Un des changements les plus radicaux est la création d’un comité qui devra évaluer le degré de patriotisme de quiconque postule à un mandat de député dans l’ex-colonie britannique, où les prochaines législatives sont prévues pour cette année.

« Ceux qui aiment la Mère-Patrie »

« Le Comité pour la sécurité nationale et la police de la sécurité nationale prépareront des rapports sur chacun des candidats pour aider au processus de contrôle du comité de validation », a expliqué à l’AFP Tam Yiu-chung, le seul représentant de Hong Kong au sein de l’organe décisionnel suprême du Parlement chinois.

Le pouvoir chinois aura donc un rôle clé pour déterminer si tel ou tel est un « patriote » digne de prétendre à un siège au LegCo.  

La nouvelle loi prévoit de porter le nombre des membres du LegCo de 70 à 90. Mais seuls 20 (soit 22 % du total) seront désormais élus au suffrage universel direct, a précisé M. Tam, contre 35, soit la moitié du total, jusqu’à présent.

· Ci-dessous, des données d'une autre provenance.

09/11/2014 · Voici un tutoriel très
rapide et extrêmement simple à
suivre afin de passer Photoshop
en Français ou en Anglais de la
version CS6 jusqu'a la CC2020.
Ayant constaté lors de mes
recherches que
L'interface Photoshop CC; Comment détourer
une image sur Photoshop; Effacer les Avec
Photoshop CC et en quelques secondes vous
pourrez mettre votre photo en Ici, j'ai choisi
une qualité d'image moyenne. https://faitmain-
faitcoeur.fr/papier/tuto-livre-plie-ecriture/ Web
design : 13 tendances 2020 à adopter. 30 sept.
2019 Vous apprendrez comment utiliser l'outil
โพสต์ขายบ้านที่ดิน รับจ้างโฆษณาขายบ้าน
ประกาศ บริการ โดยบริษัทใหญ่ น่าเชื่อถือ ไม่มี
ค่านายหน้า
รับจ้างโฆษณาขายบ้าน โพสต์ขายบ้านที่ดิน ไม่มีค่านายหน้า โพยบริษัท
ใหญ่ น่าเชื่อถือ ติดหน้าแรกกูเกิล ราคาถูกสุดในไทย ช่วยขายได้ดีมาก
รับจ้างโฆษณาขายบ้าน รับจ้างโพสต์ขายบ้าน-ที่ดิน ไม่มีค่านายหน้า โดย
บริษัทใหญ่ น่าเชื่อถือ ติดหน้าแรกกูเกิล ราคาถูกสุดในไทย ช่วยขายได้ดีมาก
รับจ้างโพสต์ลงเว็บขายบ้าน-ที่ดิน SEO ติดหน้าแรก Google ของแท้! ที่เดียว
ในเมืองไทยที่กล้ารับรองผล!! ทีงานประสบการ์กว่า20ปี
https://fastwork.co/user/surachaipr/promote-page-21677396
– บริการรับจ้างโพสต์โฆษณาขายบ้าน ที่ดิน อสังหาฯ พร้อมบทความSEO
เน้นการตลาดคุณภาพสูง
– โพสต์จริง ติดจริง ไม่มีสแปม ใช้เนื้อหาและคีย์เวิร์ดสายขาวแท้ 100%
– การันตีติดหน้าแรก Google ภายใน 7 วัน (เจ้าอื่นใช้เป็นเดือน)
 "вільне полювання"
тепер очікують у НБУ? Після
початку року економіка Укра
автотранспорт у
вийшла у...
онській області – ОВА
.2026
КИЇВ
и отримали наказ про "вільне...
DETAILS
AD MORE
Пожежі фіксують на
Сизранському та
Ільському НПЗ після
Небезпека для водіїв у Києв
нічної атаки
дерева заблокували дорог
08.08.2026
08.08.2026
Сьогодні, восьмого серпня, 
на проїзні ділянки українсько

Et 40 sièges seront octroyés par un comité de personnalités fidèles à Pékin. Les 30 derniers seront pourvus par des groupes socioprofessionnels, en application d’un système alambiqué qui a déjà cours et qui a toujours été favorable au gouvernement central chinois.

La réforme a été saluée par les partisans de Pékin, qui pestent de longue date contre l’obstruction à laquelle se livrait légalement l’opposition militant pour la démocratie avant de démissionner en bloc en novembre de l’assemblée locale afin de protester contre l’éviction de quatre des siens.

« La politisation excessive de la société et le clivage interne qui a déchiré Hong Kong vont pouvoir être atténués », s’est félicitée la cheffe de l’exécutif local Carrie Lam.

« Les institutions du pouvoir politique et la gouvernance de Hong Kong doivent toujours être aux mains de ceux qui aiment la Mère-Patrie et Hong Kong », a ajouté de son côté le Bureau des affaires de Hong Kong et Macao, un organe du gouvernement chinois.

Étouffer l’opposition

Aux élections locales de novembre 2019, qui avaient eu lieu après des mois de manifestation contre les ingérences de la Chine, la population hongkongaise avait massivement plébiscité les candidats de l’opposition hostiles à Pékin.

Et ces derniers avaient de bonnes chances de confirmer ce succès aux législatives de 2020 finalement ajournées.

La réforme électorale devrait permettre d’étouffer l’opposition au LegCo, estiment des experts.

« Ces amendements semblent contraires à l’esprit d’élections libres et justes, ce qui limitera la participation populaire au processus politique », a observé Chong Ja Ian, professeur associé de sciences politiques à l’Université nationale de Singapour.

Le principe de cette réforme électorale a été condamné par plusieurs pays occidentaux.

Les modifications entérinées constituent « une violation claire de la déclaration commune » qui avait présidé à la rétrocession, a à cet égard réagi mardi, dans un tweet, le ministre britannique des Affaires étrangères, Dominic Raab.

Alors que la population était massivement descendue dans les rues de Hong Kong pendant des mois en 2019 pour demander justement, entre autres, l’avènement du suffrage universel, le pouvoir central chinois s’est engagé sur une voie radicalement opposée en orchestrant depuis un an une implacable répression dans cette région turbulente.